Dalam pertemuan dengan IAEA, Iran sepakat untuk mengakhiri implementasi Protokol Tambahan, di mana IAEA memiliki hak untuk melakukan inspeksi mendadak di negara-negara anggota. Iran sepakat untuk menerapkan protokol di bawah JCPOA. 

“Hukum ini ada. Undang-undang ini akan diterapkan, yang berarti bahwa Protokol Tambahan, yang sangat saya sesali, akan ditangguhkan," kata Grossi.

Melalui undang-undang yang diberlakukan oleh anggota parlemen Iran tahun lalu, pemerintah berkewajiban pada 23 Februari untuk membatasi inspeksi IAEA. Badan Nuklir PBB hanya bisa mendatangi situs nuklir yang diperbolehkan, mencabut akses pemberitahuan singkatnya ke lokasi mana pun yang dianggap relevan untuk pengumpulan informasi, jika pihak lain tidak sepenuhnya mematuhi kesepakatan.

“Harapan dari IAEA adalah dapat menstabilkan situasi yang sangat tidak stabil dan menurut saya pemahaman teknis ini berhasil, sehingga konsultasi politik lainnya di tingkat lain dapat dilakukan," kata Grossi.  

 

Pemerintahan Presiden Joe Biden ingin kembali bergabung dengan kesepakatan JCPOA, dengan syarat bahwa Iran harus mematuhi kesepakatan dalam perjanjian itu. Namun para pejabat Iran menuntut AS agar mencabut sanksi terlebih dahulu. 

Pemerintahan Biden sebelumnya mengatakan, pihaknya siap untuk berbicara dengan Iran tetang kembali ke JCPOA. Upaya itu untuk mencegah Teheran memperoleh senjata nuklir sambil mencabut sebagian besar sanksi internasional.

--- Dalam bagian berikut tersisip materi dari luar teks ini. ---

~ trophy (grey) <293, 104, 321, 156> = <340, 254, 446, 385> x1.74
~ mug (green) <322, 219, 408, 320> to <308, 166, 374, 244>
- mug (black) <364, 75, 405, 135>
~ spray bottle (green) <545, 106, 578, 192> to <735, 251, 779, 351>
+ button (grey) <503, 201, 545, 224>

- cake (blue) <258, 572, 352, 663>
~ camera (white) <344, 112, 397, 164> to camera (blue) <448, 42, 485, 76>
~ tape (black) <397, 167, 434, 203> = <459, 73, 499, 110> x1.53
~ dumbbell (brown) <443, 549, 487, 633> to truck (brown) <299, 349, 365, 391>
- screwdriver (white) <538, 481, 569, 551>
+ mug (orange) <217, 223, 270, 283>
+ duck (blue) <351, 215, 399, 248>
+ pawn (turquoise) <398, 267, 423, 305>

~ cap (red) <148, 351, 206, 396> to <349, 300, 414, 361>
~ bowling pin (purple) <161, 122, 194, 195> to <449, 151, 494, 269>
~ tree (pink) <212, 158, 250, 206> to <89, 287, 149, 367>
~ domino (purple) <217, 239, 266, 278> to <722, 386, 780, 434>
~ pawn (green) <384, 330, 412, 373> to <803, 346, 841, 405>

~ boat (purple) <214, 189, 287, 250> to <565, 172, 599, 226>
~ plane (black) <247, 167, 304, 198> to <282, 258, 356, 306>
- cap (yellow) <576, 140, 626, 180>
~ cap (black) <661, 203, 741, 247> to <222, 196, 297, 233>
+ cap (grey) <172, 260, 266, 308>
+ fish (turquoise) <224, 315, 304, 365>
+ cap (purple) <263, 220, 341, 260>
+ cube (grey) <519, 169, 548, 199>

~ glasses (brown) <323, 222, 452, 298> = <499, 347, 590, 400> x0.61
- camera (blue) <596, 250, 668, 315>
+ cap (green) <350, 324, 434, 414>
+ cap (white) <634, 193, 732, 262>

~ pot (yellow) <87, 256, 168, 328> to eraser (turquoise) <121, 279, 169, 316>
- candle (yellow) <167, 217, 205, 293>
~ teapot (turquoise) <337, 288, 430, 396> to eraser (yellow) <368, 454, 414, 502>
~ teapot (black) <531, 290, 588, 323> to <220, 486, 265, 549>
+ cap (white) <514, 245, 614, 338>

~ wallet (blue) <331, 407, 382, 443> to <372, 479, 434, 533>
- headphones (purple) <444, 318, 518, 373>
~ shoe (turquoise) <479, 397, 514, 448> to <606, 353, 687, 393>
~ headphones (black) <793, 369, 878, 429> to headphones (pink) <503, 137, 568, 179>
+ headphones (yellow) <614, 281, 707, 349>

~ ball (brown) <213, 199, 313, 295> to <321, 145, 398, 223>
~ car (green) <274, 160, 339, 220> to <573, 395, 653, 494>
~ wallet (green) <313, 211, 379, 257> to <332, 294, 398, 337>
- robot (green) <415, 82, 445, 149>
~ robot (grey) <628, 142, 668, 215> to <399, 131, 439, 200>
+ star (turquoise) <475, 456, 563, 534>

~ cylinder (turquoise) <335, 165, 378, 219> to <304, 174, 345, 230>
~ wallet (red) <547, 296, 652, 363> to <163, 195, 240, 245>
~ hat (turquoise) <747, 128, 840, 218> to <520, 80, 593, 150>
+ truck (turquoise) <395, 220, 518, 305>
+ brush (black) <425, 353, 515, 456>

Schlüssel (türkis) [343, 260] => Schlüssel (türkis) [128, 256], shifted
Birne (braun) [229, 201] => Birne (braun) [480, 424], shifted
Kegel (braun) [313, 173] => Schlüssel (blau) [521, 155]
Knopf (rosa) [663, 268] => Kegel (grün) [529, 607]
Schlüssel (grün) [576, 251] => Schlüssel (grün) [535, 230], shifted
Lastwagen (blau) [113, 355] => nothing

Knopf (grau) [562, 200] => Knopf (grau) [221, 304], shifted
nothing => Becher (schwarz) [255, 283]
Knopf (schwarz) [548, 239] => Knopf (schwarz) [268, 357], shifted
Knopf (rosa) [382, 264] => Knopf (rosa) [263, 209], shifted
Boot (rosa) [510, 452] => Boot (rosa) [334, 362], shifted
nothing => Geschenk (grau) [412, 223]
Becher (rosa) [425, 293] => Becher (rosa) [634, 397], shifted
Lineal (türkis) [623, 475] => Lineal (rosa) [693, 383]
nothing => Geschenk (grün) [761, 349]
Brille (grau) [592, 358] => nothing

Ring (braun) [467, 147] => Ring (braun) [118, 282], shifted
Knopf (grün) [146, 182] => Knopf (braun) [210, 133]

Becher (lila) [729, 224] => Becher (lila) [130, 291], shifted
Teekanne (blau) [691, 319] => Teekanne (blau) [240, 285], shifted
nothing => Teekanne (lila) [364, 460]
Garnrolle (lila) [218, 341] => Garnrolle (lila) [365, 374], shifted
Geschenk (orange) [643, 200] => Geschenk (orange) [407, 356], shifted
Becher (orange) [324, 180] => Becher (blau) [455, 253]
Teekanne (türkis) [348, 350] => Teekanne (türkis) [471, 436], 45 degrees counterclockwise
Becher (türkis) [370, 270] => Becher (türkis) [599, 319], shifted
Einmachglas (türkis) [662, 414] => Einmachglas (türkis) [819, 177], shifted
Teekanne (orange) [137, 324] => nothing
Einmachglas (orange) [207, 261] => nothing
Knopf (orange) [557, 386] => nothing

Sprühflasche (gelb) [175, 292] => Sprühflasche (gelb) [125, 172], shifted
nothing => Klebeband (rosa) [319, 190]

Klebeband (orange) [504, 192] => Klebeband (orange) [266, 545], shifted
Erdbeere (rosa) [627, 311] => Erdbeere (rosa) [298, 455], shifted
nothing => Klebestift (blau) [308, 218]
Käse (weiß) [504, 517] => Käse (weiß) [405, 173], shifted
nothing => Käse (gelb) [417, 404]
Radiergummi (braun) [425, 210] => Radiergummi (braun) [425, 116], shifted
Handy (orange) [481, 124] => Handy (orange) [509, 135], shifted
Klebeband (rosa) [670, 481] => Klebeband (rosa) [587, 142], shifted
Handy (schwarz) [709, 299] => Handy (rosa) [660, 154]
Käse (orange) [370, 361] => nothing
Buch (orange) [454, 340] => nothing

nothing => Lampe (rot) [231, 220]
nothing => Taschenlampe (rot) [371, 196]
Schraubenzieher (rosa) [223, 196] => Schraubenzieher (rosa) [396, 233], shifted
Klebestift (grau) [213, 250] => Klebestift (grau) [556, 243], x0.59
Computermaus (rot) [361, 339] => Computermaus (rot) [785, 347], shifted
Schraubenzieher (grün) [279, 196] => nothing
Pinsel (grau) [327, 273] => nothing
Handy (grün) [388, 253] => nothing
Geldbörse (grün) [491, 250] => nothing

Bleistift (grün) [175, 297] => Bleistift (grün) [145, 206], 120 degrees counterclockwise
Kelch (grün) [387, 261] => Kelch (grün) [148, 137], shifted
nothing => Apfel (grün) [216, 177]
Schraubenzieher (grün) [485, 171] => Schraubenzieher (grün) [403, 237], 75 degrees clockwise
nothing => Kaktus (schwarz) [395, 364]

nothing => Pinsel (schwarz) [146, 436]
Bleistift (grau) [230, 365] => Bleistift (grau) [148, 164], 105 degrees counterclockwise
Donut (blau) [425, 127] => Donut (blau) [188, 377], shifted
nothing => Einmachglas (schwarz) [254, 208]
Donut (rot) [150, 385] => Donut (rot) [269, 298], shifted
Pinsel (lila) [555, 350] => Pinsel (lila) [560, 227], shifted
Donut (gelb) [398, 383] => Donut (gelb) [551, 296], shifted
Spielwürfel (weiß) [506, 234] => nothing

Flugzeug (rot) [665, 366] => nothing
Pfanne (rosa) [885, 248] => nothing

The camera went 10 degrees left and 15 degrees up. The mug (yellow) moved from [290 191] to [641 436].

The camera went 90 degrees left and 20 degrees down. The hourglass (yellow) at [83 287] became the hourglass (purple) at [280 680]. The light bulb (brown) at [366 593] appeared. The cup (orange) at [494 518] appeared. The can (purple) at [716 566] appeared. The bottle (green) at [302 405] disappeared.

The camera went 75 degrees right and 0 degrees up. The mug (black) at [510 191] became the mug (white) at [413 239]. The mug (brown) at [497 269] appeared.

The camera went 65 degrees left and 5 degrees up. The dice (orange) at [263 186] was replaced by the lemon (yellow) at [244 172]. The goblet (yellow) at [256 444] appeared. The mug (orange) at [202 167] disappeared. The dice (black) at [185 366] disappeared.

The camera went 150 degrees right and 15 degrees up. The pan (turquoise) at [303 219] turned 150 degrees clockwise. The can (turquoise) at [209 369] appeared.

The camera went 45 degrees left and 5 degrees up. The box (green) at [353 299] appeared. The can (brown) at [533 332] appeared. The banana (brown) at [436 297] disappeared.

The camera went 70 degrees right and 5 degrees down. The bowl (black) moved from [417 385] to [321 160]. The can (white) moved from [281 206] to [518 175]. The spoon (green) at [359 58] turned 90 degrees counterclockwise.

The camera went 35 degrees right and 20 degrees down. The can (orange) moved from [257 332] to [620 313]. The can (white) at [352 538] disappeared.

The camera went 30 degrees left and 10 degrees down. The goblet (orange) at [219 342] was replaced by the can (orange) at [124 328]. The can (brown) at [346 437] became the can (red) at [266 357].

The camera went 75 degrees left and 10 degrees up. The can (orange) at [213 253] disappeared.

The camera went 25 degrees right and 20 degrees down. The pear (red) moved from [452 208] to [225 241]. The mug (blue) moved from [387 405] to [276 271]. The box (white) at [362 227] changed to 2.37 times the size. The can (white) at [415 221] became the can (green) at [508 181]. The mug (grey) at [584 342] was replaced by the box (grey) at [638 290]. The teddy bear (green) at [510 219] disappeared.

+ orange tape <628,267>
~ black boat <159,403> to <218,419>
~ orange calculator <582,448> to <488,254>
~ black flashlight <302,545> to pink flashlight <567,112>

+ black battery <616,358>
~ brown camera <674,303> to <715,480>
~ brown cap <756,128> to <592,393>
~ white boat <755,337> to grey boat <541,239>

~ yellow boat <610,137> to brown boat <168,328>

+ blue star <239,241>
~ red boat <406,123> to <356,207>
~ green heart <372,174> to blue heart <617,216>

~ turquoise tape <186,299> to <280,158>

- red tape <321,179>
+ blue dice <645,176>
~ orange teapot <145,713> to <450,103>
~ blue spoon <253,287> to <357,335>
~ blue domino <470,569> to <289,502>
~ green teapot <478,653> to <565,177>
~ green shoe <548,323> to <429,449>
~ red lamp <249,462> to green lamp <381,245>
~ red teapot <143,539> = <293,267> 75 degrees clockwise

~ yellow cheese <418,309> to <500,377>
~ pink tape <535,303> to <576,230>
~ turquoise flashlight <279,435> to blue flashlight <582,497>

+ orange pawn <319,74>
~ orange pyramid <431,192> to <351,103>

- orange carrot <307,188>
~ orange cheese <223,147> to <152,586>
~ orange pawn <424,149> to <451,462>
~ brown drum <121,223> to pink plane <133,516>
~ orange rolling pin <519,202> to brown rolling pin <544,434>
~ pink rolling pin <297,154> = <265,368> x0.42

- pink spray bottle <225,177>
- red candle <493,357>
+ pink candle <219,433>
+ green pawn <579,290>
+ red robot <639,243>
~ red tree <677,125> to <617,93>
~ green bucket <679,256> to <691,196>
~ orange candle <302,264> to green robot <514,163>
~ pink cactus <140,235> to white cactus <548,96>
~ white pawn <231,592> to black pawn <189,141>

Menteri Luar Negeri Iran, Mohammad Javad Zarif, menyatakan keputusan negara itu untuk mengakhiri inspeksi mendadak oleh inspektur PBB pada 23 Februari tidak berarti meninggalkan kesepakatan nuklir 2015. Teheran tetap mendesak Washington harus mencabut sanksi untuk menyelamatkan pakta tersebut.

"Semua langkah kami (untuk melanggar kesepakatan) dapat dibatalkan. Langkah pada 23 Februari tidak mengabaikan kesepakatan," kata Zarif dalam wawancara yang disiarkan televisi dengan English Language Press TV.